- Problem statement -
Transcribe the listing that follows in full, omitting pictures.
-*-
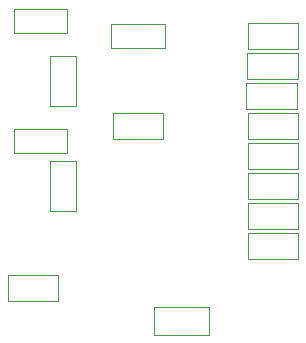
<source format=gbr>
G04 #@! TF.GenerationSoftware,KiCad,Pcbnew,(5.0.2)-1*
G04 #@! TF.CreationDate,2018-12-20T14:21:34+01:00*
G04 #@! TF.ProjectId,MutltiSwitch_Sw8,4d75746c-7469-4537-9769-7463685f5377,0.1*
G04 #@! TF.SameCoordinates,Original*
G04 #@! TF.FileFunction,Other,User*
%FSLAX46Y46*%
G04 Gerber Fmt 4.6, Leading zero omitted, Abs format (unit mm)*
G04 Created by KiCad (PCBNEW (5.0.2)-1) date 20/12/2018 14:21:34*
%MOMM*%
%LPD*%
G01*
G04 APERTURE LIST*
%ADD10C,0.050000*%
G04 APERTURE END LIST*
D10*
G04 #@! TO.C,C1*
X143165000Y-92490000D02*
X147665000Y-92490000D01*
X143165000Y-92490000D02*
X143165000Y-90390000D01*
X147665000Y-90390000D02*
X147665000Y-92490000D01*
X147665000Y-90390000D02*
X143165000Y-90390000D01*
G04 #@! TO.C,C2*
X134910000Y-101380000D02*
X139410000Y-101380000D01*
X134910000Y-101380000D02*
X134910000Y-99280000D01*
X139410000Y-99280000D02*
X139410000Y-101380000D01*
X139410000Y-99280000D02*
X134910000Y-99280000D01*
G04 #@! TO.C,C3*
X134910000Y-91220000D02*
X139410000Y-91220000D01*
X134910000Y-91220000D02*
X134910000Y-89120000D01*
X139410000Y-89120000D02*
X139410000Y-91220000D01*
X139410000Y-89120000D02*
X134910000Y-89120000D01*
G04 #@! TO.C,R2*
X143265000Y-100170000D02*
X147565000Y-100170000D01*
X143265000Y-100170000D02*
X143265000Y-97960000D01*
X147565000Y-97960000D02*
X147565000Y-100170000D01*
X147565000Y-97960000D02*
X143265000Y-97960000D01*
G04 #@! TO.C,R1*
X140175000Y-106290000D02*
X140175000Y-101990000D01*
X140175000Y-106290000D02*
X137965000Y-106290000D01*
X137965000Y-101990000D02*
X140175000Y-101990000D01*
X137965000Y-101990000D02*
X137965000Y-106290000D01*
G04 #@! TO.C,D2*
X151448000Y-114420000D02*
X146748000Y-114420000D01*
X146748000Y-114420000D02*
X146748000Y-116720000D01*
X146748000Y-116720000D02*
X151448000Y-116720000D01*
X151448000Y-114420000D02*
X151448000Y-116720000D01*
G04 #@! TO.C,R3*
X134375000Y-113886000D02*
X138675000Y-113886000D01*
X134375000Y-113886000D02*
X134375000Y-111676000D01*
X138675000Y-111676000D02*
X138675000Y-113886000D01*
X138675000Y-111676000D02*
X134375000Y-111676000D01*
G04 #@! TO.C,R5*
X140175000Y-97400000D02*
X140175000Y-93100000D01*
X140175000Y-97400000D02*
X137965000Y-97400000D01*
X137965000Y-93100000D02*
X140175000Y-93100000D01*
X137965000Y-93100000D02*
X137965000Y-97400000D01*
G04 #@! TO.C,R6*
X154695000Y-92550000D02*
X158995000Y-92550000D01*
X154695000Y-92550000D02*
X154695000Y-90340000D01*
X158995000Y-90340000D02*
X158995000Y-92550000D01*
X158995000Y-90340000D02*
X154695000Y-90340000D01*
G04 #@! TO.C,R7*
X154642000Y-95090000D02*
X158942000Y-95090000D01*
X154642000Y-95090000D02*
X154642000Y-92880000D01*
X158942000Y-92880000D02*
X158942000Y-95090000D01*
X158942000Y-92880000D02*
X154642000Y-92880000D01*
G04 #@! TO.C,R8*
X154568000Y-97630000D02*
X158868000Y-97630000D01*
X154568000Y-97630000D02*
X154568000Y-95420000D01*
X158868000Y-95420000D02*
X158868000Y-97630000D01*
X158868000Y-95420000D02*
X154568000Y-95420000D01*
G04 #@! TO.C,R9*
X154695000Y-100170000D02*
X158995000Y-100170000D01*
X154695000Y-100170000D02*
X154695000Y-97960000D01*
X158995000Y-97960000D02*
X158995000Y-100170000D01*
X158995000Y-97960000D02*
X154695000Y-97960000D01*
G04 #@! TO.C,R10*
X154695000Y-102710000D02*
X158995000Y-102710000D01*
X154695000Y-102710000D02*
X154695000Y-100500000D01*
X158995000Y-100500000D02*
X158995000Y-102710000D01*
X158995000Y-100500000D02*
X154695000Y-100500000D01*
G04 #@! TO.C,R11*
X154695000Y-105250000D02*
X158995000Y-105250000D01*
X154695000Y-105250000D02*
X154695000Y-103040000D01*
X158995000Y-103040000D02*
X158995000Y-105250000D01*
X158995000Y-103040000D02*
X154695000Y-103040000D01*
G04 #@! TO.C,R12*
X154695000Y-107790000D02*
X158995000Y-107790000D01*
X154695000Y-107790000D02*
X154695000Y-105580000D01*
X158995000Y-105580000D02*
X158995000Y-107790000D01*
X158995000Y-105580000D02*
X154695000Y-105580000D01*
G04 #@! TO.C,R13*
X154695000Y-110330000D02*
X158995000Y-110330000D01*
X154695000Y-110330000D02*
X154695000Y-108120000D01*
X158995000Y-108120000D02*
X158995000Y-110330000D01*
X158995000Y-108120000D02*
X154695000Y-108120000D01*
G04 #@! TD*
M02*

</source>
-*-
- Reply to the exercise -
<source format=gbr>
G04 #@! TF.GenerationSoftware,KiCad,Pcbnew,(5.0.2)-1*
G04 #@! TF.CreationDate,2018-12-20T14:21:34+01:00*
G04 #@! TF.ProjectId,MutltiSwitch_Sw8,4d75746c-7469-4537-9769-7463685f5377,0.1*
G04 #@! TF.SameCoordinates,Original*
G04 #@! TF.FileFunction,Other,User*
%FSLAX46Y46*%
G04 Gerber Fmt 4.6, Leading zero omitted, Abs format (unit mm)*
G04 Created by KiCad (PCBNEW (5.0.2)-1) date 20/12/2018 14:21:34*
%MOMM*%
%LPD*%
G01*
G04 APERTURE LIST*
%ADD10C,0.050000*%
G04 APERTURE END LIST*
D10*
G04 #@! TO.C,C1*
X143165000Y-92490000D02*
X147665000Y-92490000D01*
X143165000Y-92490000D02*
X143165000Y-90390000D01*
X147665000Y-90390000D02*
X147665000Y-92490000D01*
X147665000Y-90390000D02*
X143165000Y-90390000D01*
G04 #@! TO.C,C2*
X134910000Y-101380000D02*
X139410000Y-101380000D01*
X134910000Y-101380000D02*
X134910000Y-99280000D01*
X139410000Y-99280000D02*
X139410000Y-101380000D01*
X139410000Y-99280000D02*
X134910000Y-99280000D01*
G04 #@! TO.C,C3*
X134910000Y-91220000D02*
X139410000Y-91220000D01*
X134910000Y-91220000D02*
X134910000Y-89120000D01*
X139410000Y-89120000D02*
X139410000Y-91220000D01*
X139410000Y-89120000D02*
X134910000Y-89120000D01*
G04 #@! TO.C,R2*
X143265000Y-100170000D02*
X147565000Y-100170000D01*
X143265000Y-100170000D02*
X143265000Y-97960000D01*
X147565000Y-97960000D02*
X147565000Y-100170000D01*
X147565000Y-97960000D02*
X143265000Y-97960000D01*
G04 #@! TO.C,R1*
X140175000Y-106290000D02*
X140175000Y-101990000D01*
X140175000Y-106290000D02*
X137965000Y-106290000D01*
X137965000Y-101990000D02*
X140175000Y-101990000D01*
X137965000Y-101990000D02*
X137965000Y-106290000D01*
G04 #@! TO.C,D2*
X151448000Y-114420000D02*
X146748000Y-114420000D01*
X146748000Y-114420000D02*
X146748000Y-116720000D01*
X146748000Y-116720000D02*
X151448000Y-116720000D01*
X151448000Y-114420000D02*
X151448000Y-116720000D01*
G04 #@! TO.C,R3*
X134375000Y-113886000D02*
X138675000Y-113886000D01*
X134375000Y-113886000D02*
X134375000Y-111676000D01*
X138675000Y-111676000D02*
X138675000Y-113886000D01*
X138675000Y-111676000D02*
X134375000Y-111676000D01*
G04 #@! TO.C,R5*
X140175000Y-97400000D02*
X140175000Y-93100000D01*
X140175000Y-97400000D02*
X137965000Y-97400000D01*
X137965000Y-93100000D02*
X140175000Y-93100000D01*
X137965000Y-93100000D02*
X137965000Y-97400000D01*
G04 #@! TO.C,R6*
X154695000Y-92550000D02*
X158995000Y-92550000D01*
X154695000Y-92550000D02*
X154695000Y-90340000D01*
X158995000Y-90340000D02*
X158995000Y-92550000D01*
X158995000Y-90340000D02*
X154695000Y-90340000D01*
G04 #@! TO.C,R7*
X154642000Y-95090000D02*
X158942000Y-95090000D01*
X154642000Y-95090000D02*
X154642000Y-92880000D01*
X158942000Y-92880000D02*
X158942000Y-95090000D01*
X158942000Y-92880000D02*
X154642000Y-92880000D01*
G04 #@! TO.C,R8*
X154568000Y-97630000D02*
X158868000Y-97630000D01*
X154568000Y-97630000D02*
X154568000Y-95420000D01*
X158868000Y-95420000D02*
X158868000Y-97630000D01*
X158868000Y-95420000D02*
X154568000Y-95420000D01*
G04 #@! TO.C,R9*
X154695000Y-100170000D02*
X158995000Y-100170000D01*
X154695000Y-100170000D02*
X154695000Y-97960000D01*
X158995000Y-97960000D02*
X158995000Y-100170000D01*
X158995000Y-97960000D02*
X154695000Y-97960000D01*
G04 #@! TO.C,R10*
X154695000Y-102710000D02*
X158995000Y-102710000D01*
X154695000Y-102710000D02*
X154695000Y-100500000D01*
X158995000Y-100500000D02*
X158995000Y-102710000D01*
X158995000Y-100500000D02*
X154695000Y-100500000D01*
G04 #@! TO.C,R11*
X154695000Y-105250000D02*
X158995000Y-105250000D01*
X154695000Y-105250000D02*
X154695000Y-103040000D01*
X158995000Y-103040000D02*
X158995000Y-105250000D01*
X158995000Y-103040000D02*
X154695000Y-103040000D01*
G04 #@! TO.C,R12*
X154695000Y-107790000D02*
X158995000Y-107790000D01*
X154695000Y-107790000D02*
X154695000Y-105580000D01*
X158995000Y-105580000D02*
X158995000Y-107790000D01*
X158995000Y-105580000D02*
X154695000Y-105580000D01*
G04 #@! TO.C,R13*
X154695000Y-110330000D02*
X158995000Y-110330000D01*
X154695000Y-110330000D02*
X154695000Y-108120000D01*
X158995000Y-108120000D02*
X158995000Y-110330000D01*
X158995000Y-108120000D02*
X154695000Y-108120000D01*
G04 #@! TD*
M02*

</source>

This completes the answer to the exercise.